#### PASSAGE SHOWN
++++++
More plausible is Turkey's economic transformation under the AKP's
pro-free market stewardship. Inflation, which ran to 99 per cent in
1997, is down to single digits. Goldman Sachs anticipates 7 cent growth
this year, which would make the country Europe's strongest performer --
if only Europe would have it as a member. Turks now look on the EU with
diminished envy and growing contempt. Chief among the beneficiaries
of this transformation has been the AKP's political base: an Islamic
bourgeoisie that was long shut out of the old statist arrangements
between the secular political and business elites.
Members of this new class want to send their daughters to universities
-- and insist they be allowed to do so wearing headscarves. They
also insist that they be ruled by the government they elected, not
by unelected and often self-dealing officers, judges and bureaucrats
who defended the country's secularism at the expense of its democracy
and prosperity.
The paradoxical result is that, as the country has become wealthier
and (in some respects) more democratic, it has also shed some of
its Western trappings. Erdogan's infatuations with his unsavoury
neighbours reflects a public sentiment that no longer wants Turkey
to be a stranger in its own region, particularly when it so easily
can be its leader. Some Turks call this "neo-Ottomanism", others
"Turkish-Gaullism". Whichever way, it is bound to discomfit the West.
++++++
Saved data entries:

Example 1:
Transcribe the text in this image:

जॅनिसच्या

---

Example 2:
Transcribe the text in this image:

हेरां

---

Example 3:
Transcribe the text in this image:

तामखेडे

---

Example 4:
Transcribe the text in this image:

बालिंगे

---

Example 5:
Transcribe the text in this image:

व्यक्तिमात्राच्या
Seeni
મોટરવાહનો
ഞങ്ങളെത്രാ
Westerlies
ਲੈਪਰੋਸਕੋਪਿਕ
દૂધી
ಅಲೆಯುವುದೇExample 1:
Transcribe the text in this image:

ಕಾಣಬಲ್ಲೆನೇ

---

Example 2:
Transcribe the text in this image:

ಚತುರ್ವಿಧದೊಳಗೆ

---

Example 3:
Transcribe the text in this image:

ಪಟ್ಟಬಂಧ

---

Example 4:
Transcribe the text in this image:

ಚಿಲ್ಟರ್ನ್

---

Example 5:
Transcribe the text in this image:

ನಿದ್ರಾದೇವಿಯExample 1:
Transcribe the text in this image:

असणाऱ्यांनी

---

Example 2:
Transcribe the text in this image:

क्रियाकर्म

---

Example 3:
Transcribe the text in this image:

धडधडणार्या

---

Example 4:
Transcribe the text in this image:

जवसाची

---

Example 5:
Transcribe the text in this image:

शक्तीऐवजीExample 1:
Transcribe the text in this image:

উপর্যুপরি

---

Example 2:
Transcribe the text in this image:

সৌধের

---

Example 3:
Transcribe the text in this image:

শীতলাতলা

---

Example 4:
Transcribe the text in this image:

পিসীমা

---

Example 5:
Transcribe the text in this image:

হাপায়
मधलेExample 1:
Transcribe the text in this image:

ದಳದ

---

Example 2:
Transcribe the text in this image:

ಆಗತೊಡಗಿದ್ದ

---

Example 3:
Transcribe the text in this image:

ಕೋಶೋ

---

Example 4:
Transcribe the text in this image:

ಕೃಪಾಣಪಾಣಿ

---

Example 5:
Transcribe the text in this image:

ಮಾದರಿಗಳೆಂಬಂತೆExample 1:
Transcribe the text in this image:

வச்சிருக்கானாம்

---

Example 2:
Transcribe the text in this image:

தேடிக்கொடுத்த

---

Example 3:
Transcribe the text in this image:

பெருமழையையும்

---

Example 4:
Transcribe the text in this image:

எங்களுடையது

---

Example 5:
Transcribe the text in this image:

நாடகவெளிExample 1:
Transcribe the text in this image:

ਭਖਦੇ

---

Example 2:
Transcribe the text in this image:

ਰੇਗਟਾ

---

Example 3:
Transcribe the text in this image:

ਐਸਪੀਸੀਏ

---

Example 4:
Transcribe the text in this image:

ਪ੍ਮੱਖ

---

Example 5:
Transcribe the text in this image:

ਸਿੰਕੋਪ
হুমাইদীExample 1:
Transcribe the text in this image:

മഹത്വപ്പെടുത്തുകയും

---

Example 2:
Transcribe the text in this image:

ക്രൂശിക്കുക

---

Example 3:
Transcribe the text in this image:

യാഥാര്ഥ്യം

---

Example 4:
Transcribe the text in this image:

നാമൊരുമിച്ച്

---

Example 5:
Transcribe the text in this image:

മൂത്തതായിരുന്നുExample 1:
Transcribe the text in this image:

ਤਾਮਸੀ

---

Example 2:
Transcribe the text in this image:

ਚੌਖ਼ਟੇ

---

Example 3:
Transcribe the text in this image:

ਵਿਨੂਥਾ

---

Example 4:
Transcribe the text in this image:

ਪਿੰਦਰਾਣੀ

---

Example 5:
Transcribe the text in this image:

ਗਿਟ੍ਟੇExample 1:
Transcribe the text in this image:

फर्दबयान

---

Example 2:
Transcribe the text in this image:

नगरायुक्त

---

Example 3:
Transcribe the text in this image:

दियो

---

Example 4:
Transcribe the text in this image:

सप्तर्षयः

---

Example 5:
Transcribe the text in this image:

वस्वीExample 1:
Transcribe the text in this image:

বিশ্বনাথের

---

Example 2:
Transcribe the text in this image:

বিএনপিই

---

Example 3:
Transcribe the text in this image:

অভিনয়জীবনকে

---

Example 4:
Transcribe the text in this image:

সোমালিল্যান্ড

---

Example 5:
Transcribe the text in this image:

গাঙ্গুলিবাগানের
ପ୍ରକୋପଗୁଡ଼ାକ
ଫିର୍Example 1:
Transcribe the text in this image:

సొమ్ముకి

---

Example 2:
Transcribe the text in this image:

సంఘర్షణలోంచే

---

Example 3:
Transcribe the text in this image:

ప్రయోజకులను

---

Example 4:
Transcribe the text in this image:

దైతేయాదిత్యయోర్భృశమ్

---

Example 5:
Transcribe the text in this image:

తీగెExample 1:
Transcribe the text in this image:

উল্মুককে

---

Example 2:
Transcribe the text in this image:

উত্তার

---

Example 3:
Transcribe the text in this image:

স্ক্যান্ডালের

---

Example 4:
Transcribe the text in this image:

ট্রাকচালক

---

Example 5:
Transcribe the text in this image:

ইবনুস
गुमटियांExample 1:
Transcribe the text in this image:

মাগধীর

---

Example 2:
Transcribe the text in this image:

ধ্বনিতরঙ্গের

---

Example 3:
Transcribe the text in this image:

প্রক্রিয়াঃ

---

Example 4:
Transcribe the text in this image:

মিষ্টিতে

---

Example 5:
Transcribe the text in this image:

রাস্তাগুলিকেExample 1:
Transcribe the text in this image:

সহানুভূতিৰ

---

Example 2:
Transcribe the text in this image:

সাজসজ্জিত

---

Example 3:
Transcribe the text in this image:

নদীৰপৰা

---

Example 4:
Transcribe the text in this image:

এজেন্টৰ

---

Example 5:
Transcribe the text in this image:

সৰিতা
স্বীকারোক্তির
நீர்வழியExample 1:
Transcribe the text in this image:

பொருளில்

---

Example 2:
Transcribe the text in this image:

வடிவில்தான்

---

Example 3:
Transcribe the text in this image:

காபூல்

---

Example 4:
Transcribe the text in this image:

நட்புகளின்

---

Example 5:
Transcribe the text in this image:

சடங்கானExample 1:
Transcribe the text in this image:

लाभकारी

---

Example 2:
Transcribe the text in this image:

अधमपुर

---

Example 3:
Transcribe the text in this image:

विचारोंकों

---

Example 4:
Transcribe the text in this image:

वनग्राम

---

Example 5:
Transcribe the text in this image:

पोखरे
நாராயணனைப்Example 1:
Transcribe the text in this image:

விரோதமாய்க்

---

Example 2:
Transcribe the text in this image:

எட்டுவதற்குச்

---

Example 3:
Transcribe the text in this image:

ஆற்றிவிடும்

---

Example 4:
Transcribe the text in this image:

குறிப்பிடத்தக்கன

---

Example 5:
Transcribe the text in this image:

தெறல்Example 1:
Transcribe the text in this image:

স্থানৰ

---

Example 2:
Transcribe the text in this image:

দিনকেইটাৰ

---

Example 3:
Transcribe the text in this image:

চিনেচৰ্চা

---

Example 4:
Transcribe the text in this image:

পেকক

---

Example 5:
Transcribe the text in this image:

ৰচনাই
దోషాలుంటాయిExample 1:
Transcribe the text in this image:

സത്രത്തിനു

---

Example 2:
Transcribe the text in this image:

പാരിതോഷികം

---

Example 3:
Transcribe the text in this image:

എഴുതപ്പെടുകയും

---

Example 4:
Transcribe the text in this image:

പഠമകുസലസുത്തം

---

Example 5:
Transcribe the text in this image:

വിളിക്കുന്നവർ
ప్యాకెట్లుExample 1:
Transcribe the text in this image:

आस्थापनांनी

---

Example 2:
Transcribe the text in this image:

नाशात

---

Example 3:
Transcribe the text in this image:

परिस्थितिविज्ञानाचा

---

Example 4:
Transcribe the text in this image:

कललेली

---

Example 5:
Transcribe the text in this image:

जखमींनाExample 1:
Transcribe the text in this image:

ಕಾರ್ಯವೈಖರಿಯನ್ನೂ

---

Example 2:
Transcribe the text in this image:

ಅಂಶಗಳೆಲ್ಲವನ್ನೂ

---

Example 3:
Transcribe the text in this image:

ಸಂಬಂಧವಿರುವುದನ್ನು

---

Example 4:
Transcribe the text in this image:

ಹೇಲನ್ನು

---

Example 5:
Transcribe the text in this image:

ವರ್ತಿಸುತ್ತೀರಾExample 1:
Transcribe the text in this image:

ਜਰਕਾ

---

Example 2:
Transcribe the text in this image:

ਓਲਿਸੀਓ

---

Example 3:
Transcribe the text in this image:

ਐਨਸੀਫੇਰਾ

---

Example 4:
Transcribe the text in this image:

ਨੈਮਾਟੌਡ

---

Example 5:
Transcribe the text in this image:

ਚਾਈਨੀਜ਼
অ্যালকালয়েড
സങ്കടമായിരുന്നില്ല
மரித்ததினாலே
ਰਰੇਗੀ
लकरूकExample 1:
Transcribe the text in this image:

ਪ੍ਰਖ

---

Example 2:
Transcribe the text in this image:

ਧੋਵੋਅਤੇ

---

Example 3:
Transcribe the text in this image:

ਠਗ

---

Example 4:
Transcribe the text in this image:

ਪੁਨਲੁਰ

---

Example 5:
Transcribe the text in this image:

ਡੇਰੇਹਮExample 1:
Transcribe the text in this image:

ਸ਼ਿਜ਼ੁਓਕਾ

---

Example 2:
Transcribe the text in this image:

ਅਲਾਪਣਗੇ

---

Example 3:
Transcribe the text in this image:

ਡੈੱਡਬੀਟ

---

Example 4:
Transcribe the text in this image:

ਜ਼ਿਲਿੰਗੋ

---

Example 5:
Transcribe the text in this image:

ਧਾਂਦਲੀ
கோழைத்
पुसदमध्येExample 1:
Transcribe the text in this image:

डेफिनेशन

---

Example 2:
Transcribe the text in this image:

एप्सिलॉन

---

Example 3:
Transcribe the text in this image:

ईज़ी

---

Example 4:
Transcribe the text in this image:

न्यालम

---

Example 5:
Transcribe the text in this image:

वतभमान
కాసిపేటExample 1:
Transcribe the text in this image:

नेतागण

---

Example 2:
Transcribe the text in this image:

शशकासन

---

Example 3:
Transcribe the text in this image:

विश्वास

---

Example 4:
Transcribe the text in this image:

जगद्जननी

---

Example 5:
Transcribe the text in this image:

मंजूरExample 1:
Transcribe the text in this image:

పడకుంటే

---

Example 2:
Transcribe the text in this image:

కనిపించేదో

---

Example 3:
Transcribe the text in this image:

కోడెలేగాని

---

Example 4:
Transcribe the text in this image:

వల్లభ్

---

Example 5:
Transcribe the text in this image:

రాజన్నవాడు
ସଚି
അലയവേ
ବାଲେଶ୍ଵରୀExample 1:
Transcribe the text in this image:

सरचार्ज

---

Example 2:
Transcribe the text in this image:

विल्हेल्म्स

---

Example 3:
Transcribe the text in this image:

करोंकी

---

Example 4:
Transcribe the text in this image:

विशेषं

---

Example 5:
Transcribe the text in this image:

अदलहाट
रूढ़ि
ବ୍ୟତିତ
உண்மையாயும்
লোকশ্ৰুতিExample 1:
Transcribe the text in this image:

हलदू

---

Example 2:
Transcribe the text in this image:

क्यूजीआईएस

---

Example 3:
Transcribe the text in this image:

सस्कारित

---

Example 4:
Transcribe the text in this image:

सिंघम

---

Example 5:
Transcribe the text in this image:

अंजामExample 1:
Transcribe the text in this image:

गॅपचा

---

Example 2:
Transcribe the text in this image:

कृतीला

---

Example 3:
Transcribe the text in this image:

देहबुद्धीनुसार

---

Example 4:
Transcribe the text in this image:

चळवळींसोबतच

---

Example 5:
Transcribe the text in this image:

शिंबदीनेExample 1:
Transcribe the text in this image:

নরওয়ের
++++++
#### WORK TO BE COMPLETED
Please retype the whole passage on Turkey's economic transformation from above, word for word and with the same punctuation.

#### WRITTEN ANSWER
More plausible is Turkey's economic transformation under the AKP's
pro-free market stewardship. Inflation, which ran to 99 per cent in
1997, is down to single digits. Goldman Sachs anticipates 7 cent growth
this year, which would make the country Europe's strongest performer --
if only Europe would have it as a member. Turks now look on the EU with
diminished envy and growing contempt. Chief among the beneficiaries
of this transformation has been the AKP's political base: an Islamic
bourgeoisie that was long shut out of the old statist arrangements
between the secular political and business elites.
Members of this new class want to send their daughters to universities
-- and insist they be allowed to do so wearing headscarves. They
also insist that they be ruled by the government they elected, not
by unelected and often self-dealing officers, judges and bureaucrats
who defended the country's secularism at the expense of its democracy
and prosperity.
The paradoxical result is that, as the country has become wealthier
and (in some respects) more democratic, it has also shed some of
its Western trappings. Erdogan's infatuations with his unsavoury
neighbours reflects a public sentiment that no longer wants Turkey
to be a stranger in its own region, particularly when it so easily
can be its leader. Some Turks call this "neo-Ottomanism", others
"Turkish-Gaullism". Whichever way, it is bound to discomfit the West.